Se il rapporto tra i rappresentanti del mondo produttivo e l'esecutivo pentaleghista è sempre più travagliato, Forza Italia prova a recuperare spazio politico ripartendo proprio dai rappresentanti del mondo produttivo. Silvio Berlusconi vuole rilanciare il dialogo con un mondo che sente profondamente suo e far capire che chi è in grado di mettere in campo le giuste ricette per la crescita è sempre Forza Italia. Non a caso le parole d'ordine che risuonano più spesso nelle dichiarazioni degli azzurri in queste settimane sono responsabilità e sviluppo, con riferimento al pericolo di una fiammata dello spread di fronte alla spesa pubblica in libertà e alla necessità di mettere in campo politiche che favoriscano chi produce invece di penalizzarlo.

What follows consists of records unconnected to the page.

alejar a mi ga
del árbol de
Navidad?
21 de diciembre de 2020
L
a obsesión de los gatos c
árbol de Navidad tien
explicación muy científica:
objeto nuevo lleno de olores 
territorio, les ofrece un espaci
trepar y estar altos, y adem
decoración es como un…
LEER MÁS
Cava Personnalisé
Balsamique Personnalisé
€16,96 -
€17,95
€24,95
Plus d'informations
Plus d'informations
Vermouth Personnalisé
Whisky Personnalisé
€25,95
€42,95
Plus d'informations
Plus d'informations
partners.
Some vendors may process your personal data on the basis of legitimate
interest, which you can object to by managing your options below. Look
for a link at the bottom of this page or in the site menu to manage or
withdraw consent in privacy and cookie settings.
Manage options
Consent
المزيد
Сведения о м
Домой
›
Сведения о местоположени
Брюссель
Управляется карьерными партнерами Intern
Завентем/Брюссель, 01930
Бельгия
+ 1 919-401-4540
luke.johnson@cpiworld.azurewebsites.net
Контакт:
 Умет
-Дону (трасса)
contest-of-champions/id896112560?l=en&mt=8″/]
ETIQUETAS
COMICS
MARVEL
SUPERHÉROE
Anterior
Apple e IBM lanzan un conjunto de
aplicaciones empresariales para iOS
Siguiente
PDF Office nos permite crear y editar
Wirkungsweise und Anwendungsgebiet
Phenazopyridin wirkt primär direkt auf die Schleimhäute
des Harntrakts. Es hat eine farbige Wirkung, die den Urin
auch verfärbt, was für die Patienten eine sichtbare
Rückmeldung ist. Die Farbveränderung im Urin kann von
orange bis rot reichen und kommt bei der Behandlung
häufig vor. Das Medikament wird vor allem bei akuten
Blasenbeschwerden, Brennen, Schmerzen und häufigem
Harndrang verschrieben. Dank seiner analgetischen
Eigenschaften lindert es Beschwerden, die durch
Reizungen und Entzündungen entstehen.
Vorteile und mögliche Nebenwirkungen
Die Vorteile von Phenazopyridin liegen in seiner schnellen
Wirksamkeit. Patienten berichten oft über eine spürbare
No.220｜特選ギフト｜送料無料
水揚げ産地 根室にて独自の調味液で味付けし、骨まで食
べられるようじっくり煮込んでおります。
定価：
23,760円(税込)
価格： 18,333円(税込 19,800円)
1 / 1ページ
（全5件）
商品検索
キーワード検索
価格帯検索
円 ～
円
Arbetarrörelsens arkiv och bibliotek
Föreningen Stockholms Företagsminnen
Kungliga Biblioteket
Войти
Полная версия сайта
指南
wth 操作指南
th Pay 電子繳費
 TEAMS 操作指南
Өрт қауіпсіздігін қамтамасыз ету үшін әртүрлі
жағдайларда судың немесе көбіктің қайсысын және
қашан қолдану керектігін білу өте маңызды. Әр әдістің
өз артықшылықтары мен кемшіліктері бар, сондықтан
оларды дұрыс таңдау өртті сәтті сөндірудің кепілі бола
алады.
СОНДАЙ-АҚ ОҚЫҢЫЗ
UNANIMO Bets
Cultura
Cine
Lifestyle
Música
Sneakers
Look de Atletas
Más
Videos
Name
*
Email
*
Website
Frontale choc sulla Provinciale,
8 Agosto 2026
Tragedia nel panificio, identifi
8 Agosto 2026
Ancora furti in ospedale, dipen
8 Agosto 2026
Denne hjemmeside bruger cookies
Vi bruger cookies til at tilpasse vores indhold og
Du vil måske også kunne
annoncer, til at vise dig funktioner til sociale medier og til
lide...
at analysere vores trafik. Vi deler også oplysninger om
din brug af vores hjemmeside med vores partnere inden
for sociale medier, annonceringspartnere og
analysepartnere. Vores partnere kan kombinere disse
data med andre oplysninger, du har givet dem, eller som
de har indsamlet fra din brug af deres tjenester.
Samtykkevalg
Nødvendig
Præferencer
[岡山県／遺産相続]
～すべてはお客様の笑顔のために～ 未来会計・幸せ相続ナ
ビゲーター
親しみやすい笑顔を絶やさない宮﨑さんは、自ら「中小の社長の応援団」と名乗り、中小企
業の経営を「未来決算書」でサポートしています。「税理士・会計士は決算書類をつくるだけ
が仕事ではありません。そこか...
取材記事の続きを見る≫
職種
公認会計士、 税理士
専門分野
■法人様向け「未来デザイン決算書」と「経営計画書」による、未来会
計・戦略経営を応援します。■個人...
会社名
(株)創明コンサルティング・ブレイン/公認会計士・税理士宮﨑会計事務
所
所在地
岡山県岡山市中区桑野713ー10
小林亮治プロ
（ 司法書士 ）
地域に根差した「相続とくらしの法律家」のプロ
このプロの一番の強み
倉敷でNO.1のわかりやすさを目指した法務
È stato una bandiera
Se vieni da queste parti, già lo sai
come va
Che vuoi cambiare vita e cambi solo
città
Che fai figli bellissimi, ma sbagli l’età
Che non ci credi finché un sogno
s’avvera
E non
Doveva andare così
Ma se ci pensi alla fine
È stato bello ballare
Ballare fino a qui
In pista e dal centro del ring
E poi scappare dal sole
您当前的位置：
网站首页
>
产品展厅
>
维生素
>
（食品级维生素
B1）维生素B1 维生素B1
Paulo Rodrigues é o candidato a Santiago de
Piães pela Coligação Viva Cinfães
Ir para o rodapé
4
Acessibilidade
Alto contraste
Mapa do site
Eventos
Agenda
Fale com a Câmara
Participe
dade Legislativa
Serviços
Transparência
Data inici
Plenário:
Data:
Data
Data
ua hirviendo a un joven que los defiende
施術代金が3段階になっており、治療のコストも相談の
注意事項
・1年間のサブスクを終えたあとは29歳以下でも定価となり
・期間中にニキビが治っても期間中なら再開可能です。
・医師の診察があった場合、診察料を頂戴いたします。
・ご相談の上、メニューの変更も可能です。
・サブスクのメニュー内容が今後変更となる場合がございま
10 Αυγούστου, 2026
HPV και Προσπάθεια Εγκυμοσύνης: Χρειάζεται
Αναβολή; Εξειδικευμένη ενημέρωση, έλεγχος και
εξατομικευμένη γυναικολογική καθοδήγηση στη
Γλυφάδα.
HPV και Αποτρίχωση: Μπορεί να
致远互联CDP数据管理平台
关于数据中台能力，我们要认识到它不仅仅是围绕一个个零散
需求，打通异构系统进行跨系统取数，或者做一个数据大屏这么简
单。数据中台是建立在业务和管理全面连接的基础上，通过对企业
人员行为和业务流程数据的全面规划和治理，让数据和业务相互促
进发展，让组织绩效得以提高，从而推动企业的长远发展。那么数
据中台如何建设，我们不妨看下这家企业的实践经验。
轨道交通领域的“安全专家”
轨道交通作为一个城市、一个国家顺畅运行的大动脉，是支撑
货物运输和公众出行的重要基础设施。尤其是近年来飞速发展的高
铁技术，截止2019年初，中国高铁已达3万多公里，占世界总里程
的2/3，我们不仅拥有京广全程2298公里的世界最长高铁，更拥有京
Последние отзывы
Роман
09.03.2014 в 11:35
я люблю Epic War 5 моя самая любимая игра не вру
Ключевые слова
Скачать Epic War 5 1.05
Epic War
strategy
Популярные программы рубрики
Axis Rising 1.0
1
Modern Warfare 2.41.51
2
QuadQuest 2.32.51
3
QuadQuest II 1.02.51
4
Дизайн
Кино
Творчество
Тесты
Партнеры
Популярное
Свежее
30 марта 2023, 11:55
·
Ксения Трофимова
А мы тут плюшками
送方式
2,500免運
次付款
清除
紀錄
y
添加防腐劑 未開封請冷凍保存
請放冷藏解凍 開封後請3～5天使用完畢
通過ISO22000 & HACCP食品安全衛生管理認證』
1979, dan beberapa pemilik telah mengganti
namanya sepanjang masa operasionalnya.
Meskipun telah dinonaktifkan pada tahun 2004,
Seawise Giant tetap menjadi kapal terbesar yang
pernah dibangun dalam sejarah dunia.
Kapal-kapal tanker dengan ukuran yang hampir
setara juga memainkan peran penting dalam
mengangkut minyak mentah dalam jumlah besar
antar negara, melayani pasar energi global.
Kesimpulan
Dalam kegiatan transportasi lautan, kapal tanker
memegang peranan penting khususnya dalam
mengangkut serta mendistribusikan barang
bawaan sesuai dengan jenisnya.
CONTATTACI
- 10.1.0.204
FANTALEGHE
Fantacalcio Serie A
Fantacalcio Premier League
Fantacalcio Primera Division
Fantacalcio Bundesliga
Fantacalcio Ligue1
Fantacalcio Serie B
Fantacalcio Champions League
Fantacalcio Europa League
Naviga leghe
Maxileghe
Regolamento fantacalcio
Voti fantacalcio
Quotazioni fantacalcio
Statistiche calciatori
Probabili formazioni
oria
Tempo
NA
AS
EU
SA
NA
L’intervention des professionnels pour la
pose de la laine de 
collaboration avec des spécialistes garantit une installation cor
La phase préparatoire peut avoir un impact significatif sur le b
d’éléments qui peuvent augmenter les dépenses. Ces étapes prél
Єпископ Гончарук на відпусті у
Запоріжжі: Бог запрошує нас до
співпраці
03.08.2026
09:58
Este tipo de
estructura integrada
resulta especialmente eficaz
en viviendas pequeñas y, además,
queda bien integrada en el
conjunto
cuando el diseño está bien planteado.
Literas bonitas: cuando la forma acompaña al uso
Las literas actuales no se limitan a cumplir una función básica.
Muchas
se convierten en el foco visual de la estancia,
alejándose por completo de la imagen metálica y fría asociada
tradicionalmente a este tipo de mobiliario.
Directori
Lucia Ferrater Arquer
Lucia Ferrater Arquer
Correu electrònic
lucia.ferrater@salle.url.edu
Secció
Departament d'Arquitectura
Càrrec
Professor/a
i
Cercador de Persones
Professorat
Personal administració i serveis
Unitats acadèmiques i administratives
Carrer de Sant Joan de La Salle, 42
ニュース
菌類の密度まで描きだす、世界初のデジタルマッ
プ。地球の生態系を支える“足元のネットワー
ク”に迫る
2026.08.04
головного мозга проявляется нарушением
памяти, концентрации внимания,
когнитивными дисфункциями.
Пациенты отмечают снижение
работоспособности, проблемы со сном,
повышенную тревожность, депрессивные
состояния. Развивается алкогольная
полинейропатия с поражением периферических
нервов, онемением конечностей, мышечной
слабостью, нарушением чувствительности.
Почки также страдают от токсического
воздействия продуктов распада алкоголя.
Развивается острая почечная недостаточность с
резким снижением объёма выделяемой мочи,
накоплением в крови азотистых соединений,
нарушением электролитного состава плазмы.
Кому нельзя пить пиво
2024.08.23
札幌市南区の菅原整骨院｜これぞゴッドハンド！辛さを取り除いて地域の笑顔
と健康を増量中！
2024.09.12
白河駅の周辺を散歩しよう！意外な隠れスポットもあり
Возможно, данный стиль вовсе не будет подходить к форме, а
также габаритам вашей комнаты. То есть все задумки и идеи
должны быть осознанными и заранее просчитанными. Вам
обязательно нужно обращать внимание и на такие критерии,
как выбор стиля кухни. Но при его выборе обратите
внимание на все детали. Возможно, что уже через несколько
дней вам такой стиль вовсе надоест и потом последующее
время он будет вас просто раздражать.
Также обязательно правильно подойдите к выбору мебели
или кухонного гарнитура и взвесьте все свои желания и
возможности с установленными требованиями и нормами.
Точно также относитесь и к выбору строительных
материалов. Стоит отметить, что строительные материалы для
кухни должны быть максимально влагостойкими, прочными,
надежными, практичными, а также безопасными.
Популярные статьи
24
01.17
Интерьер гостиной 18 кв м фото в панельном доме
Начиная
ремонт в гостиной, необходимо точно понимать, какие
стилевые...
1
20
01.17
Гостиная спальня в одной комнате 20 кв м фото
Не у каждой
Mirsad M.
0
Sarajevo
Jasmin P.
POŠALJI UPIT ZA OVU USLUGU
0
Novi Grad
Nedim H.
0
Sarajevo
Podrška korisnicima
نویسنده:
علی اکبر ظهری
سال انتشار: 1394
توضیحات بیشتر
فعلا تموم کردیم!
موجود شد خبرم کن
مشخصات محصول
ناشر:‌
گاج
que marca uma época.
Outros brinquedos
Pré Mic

Antonio Tajani più volte ha lanciato l'allarme occupazione paventando la possibile perdita di 130mila posti di lavoro in dieci anni. «Si tratta di un disegno scellerato e anti-industriale», la convinzione espressa in più occasioni. A Fiuggi il 21, 22 e 23 settembre, per la sua annuale convention, il vicepresidente di Forza Italia ospiterà il presidente di Confindustria Vincenzo Boccia, il presidente nazionale di Confapi Maurizio Casasco, il presidente di Confartigianato Giorgio Merletti, il presidente di Confagricoltura Massimiliano Giansanti e il segretario Cisl, Annamaria Furlan. Tajani - forte anche dei suoi cinque anni come commissario europeo all'industria - si schiera: «Credo che al governo si siano messi a fare lo sceriffo di Nottingham e gli imprenditori sono così disperati da minacciare una serrata: io andrei in piazza con loro e i loro operai».

È chiaro che il malumore degli imprenditori è una ferita aperta nel tessuto apparentemente invulnerabile dell'esecutivo, tanto più che arriva dal profondo Nord, dai «territoriali» più che dai vertici e lo stesso governatore veneto Luca Zaia è stato costretto a farsi sentire. Due giorni fa Marco Bonometti, presidente di Confindustria Lombardia ha fatto presente che «sembra che l'impresa sia il nemico da combattere, se muore, muore il Paese». E il vicepresidente dell'associazione degli imprenditori, Giulio Pedrollo, è tornato a ipotizzare la protesta. «In Confindustria sono arrivate parecchie telefonate di colleghi che chiedono di scendere in piazza, subito. Se non si fermeranno gli attacchi la piazza diventerà un'opzione concreta». La replica di Matteo Salvini non appare conciliante. «Confindustria sta in piedi perché la maggioranza delle quote viene pagata da aziende pubbliche. A uno cattivo e io non lo sono potrebbe venir voglia di dire a quelle aziende pubbliche di uscire da Confindustria». Forza Italia, però, con il deputato veneto Marco Marin punta il dito anche contro la Lega. «Quando Di Maio varò il Dl Dignità, ascoltando tra le altre la voce di Unindustria Veneto, chiedemmo alla Lega come facesse a votarlo. Ora le imprese si aspettano un taglio del cuneo fiscale, ma qui si va piuttosto verso il reddito di cittadinanza e il clientelismo di Stato.

E il conto di quello che è sempre più un governo del fallimento piuttosto che del cambiamento rischiano purtroppo di pagarlo gli italiani».